Source: venturebeat.com

Cybersecurity has always focused on essentially protecting the machine layer. This started with protecting networks using firewalls and then devices using endpoint detection systems. But data breaches and cybersecurity events are still on the rise, and exponentially growing.

“We believe this is because there’s essentially a person behind every data breach, and it’s not all about just protecting the machine layer,” says Ed Bishop, co-founder and chief technology officer at Tessian. “We think that to solve today’s most advanced threats, we must focus on protecting the human layer.”

Your employees now control your organization’s most sensitive systems and data. People make mistakes. People break rules. People can be hacked. Ultimately businesses are only as secure as the people who are the gatekeepers to these digital systems and data.

Ninety-one percent of attacks begin with a spear phishing email, Bishop says. On the outbound channel, misdirected emails are the number one digital data security incident reported under GDPR (Europe’s data governance policy). When it comes to human digital interfaces, email is the highest risk interface that employees interact with.

“It’s no surprise that email plays a central role in data breaches,” he says. “Email is the main artery of communication, and a channel through which some of the most sensitive information in an organization is shared. Combined with the ubiquity and openness of email as a system, human error plus email is always going to be a major security threat to organizations.”

Bishop points to the 2018 example of a Dutch operation of a French film company that was a victim of a targeted spear phishing attack. It relied on a common technique: The attacker spoofed the email address of the CEO and then emailed the finance director explaining that they were in acquisition talks with a Dubai-based company.

It wasn’t a single email used to trick the end user — there was back-and-forth communication channel over an extended period of time which resulted in the finance director wiring multiple sums of money to a bank account controlled by the hackers.

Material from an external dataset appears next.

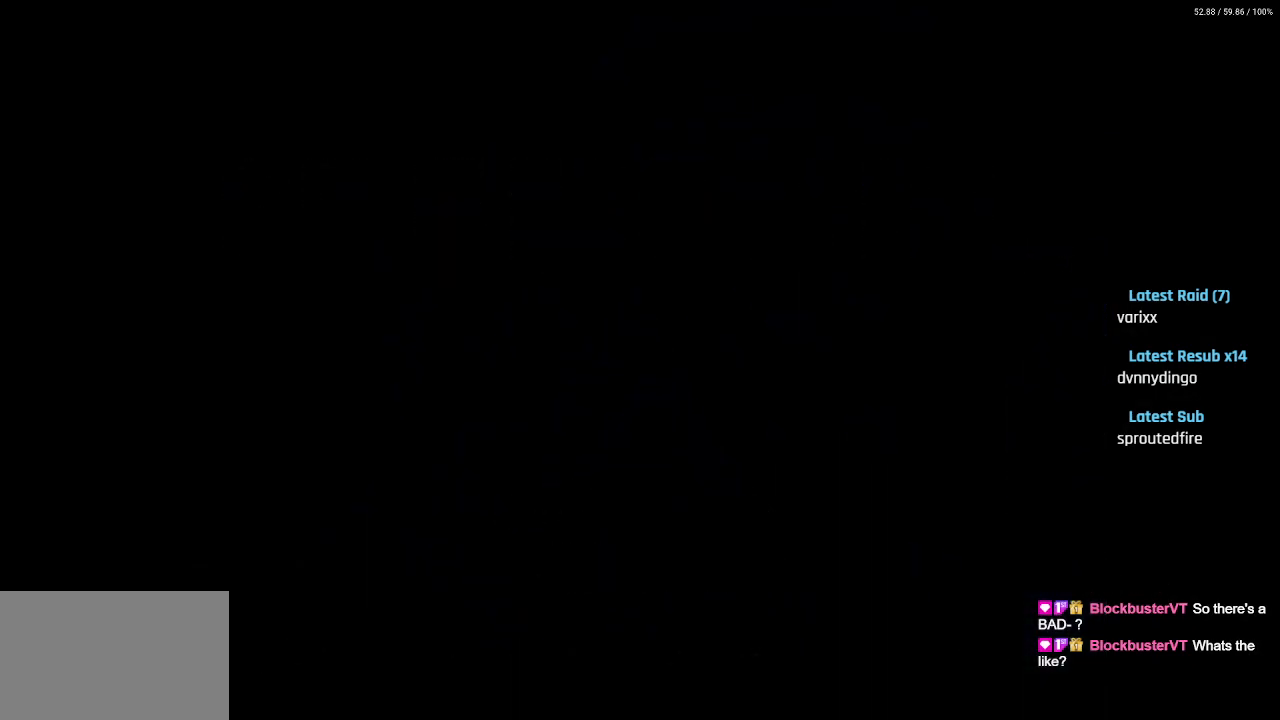
{"buttons": [], "left_stick": "center", "right_stick": "center", "events": []}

In this example, over the course of many emails, the hackers built legitimacy and trust. Once trust was established, the attacker was able to ask the victim to transfer large sums of money. In the end the company lost a total of 90 million euro, and the CEO and finance director of the Dutch operation were both held responsible and fired.

“We think this is a great example of the human element in security breaches, and why just focusing on the machine layer, for example looking for payloads such as attachments containing malware or links to malicious websites doesn’t really solve the most advanced threats,” Bishop explains. “We believe technology has a role in solving these human layer security problems, built for people first, rather than built for detecting machine layer threats.”

To truly understand the human element, you need to use advanced technologies like AI and machine learning, Bishop says. You need to train models on billions of data points collected from historical email data sets to understand the intricacies of human-to-human relationships. You need to understand natural language. You need to be able to ascertain the intent of an email. You need to know all the relationships across your organization, who speaks to who, what they speak about, how they communicate, whether they use formal or informal styles, and so on.

It’s impossible to capture these dynamic features with if-this-then-that rules or policies, which is really what machine learning and AI have done in disrupting the security market. What’s more, for problems as complex as understanding human behavior over email, it’s not enough to use basic machine learning techniques. A more advanced approach is required, called stateful machine learning.

With standard machine learning, you give raw data directly into the machine learning model — for example, a sequence of bytes in a piece of malware. The model generates features and makes predictions with no understanding of the time-series relationship between each data point it analyses. This approach is fine for many machine layer problems in security but understanding human behavior is different. In contrast, stateful machine learning takes into account all of the relevant data points from the past up to the current moment in time to calculate features and make accurate predictions within a matter of seconds. It is this understanding of time that is critical to making accurate predictions about human behavior.

“If you extrapolate across the number of emails they have, companies sit on huge data assets,” Bishop says. “Enterprises need to be asking how they’re leveraging that asset to help protect their people better. Training and awareness is an important piece of security, but I truly don’t believe we can rely on our people being right 100 percent of the time. We need to invest in technologies to help them and empower them to make smart security decisions themselves.”

To learn more about developing a robust, people-centric security strategy, how stateful machine learning works to protect a company’s human and technology assets, and more, don’t miss this VB Live event.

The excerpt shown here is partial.